Feng shui your car for a relaxing ride
Road rage may become a thing of the past if all drivers followed the latest advice from the Ford Motor Co. regarding ways to feng shui your car. “With the ever-increasing time that consumers spend in their vehicles,” the automaker says, “staying relaxed and focused can be beneficial while on the road.”
Feng shui refers to the “art of placement,” with the belief that organizing objects in a certain manner produces a more relaxed environment. The principles of feng shui suggest that your environment reflects aspects of your professional and personal lives.
Typically, the concept of feng shui is geared toward creating calming atmospheres in homes and offices. In fact, major companies – such as GE, Mercedes-Benz, Eli Lily and Honeywell – hire feng shui specialists to design their offices to boost productivity and reduce stress.
Some of these same principles may be used in your car. “Greater comfort equals better feng shui,” says Cathleen McCandless, a certified feng shui consultant whose clients include Mercedes-Benz.
Practical feng shui
Ford’s guidelines suggest imagining a life map – or “bagua,” as it’s formally known in the practice – on the top of your car. Each section of the car represents a different aspect of life, such as health, wealth, family and relationships.

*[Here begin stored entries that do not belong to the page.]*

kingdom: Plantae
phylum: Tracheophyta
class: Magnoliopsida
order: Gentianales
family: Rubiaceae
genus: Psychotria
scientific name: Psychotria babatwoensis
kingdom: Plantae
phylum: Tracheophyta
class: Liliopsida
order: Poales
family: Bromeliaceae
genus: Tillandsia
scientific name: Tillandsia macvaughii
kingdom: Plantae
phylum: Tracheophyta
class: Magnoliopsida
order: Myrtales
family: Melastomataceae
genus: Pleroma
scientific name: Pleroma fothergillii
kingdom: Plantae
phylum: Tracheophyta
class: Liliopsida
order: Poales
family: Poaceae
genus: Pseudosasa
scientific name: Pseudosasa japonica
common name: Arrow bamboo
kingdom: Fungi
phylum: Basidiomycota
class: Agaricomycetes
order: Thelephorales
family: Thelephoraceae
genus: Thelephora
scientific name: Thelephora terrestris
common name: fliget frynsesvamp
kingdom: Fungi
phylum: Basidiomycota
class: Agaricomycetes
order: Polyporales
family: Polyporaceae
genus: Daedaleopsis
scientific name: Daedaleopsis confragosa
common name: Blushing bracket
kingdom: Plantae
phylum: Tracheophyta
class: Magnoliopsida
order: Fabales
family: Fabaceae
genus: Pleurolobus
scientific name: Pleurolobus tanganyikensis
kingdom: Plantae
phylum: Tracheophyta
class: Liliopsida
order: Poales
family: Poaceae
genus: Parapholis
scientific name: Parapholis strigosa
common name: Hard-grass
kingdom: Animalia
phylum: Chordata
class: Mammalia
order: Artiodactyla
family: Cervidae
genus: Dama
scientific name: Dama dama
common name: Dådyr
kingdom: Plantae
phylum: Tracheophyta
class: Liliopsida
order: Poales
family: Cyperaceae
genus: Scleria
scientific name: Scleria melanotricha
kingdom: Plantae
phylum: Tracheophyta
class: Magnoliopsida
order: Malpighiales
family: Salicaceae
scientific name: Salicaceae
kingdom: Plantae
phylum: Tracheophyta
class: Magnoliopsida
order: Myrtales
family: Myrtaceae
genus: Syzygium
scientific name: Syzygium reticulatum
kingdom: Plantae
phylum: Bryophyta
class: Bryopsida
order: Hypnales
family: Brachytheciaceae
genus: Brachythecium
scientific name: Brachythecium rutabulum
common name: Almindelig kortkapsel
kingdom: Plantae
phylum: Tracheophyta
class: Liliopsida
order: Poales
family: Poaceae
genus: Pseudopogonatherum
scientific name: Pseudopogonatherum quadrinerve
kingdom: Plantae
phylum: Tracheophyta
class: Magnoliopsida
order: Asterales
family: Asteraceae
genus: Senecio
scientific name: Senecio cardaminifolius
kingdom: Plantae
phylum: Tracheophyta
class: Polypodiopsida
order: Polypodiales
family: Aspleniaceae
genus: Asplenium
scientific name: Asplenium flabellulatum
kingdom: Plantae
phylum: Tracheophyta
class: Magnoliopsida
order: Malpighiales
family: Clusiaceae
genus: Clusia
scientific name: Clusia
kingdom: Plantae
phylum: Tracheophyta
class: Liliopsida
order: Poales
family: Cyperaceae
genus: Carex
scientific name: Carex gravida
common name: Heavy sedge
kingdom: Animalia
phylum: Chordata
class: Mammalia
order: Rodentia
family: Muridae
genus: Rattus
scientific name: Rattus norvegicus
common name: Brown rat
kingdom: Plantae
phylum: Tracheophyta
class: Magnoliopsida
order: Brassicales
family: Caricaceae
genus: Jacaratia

While this may work at home, McCandless doesn’t agree with this map for your car.
“A grid on top of your car won’t work because it’s based on compass points,” she says. “Your car is in transit and the directions would constantly change.”
As a former scientist, McCandless takes a more practical approach to feng shui. She focuses on the calming effect of elements found in nature. Studies prove that human beings are instinctively soothed by images of nature, McCandless says.
“We, as a species, have lived in the natural world far longer than we’ve lived in manmade surroundings, so we are hard-wired to respond to the natural environment and the materials from it,” she says.
For example, when McCandless worked with Mercedes-Benz, she suggested the automaker add wood accents to the vehicle interior, including the steering wheel. The brain positively perceives wood, since it’s from nature, McCandless says.
Part of feng shui includes eliminating stress as much as possible, McCandless says.
“When human safety and comfort needs are met in any space, including automobiles, people relax, enjoy themselves more and are more capable of paying attention to the task at hand — in this case, driving,” she says.
In addition to looking for a car with wood accents, other tips for good car feng shui include:
1. Keep up with repairs and maintenance. “Being safe reduces stress,” McCandless says.
2. Keep it clean inside and out. “The number one enemy in feng shui is clutter – no matter where you are,” Catherine Hilker, a Detroit feng shui consultant, says in a Ford news release.
3. Buy it in a color you love. “In feng shui, color is very important,” Hilker says. “Choose a car color that balances your personality. For example, fiery Type A individuals can choose a water element color like black to calm down — and perhaps avoid tickets.”
4. Make sure the seat is ergonomically correct and supports your lower back.
5. Play soothing music; avoid talk radio and heavy metal.
6. Don’t add artificial scents to the car. That can accentuate the unpleasant scent of the car’s manmade materials.
7. Repair any chipped or cracked windows.
Using a few feng shui principles – or any calming precautions at all – in your vehicle may help keep you on the good side of your insurer. Any tactic that reduces stress can control aggressive driving, which add points to your driving record and lead to higher auto insurance premiums.
The National Highway Traffic Safety Administration’s defines “aggressive driving” as a combination of moving violations that “endanger other persons or property” – such as speeding, tailgating and unsafe lane changes.
In addition to affecting your insurance, this dangerous behavior on the road can result in a car accident. If you are determined to be at fault, an accident can increase your car insurance rates by 10 percent to 20 percent, says Billy Van Jura, an insurance broker in New York.